Material shown.
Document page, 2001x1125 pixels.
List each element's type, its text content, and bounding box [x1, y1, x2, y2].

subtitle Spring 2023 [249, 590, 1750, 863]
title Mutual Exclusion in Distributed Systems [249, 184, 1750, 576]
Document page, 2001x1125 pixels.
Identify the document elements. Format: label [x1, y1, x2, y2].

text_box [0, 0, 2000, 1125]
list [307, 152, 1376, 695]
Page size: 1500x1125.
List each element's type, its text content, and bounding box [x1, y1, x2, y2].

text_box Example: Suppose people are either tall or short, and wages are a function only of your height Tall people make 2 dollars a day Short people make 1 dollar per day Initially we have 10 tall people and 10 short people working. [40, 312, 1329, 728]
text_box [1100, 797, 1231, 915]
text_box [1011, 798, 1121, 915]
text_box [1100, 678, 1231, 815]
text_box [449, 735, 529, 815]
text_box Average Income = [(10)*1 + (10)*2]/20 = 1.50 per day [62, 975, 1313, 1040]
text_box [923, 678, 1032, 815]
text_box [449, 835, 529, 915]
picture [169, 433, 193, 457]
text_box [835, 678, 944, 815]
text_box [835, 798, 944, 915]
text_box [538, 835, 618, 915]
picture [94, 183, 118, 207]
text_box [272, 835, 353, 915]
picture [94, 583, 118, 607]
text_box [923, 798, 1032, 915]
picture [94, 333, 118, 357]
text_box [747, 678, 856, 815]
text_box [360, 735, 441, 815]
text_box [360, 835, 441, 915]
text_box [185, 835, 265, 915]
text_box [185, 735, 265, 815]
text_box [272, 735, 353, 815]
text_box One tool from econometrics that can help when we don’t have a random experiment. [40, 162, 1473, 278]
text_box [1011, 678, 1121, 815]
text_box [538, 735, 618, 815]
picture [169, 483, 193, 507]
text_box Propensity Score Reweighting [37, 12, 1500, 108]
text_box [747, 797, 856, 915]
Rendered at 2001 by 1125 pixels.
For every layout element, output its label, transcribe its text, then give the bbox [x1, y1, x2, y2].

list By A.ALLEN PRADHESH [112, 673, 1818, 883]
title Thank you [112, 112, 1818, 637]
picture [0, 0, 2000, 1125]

Your instructions.
From the first line of the records above to the line that contains "Page size: 1500x1125.", quote each line exactly.

Solved problem.
Document page, 2001x1125 pixels.
List each element's type, its text content, and bounding box [x1, y1, x2, y2].

subtitle Spring 2023 [249, 590, 1750, 863]
title Mutual Exclusion in Distributed Systems [249, 184, 1750, 576]
Document page, 2001x1125 pixels.
Identify the document elements. Format: label [x1, y1, x2, y2].

text_box [0, 0, 2000, 1125]
list [307, 152, 1376, 695]
Page size: 1500x1125.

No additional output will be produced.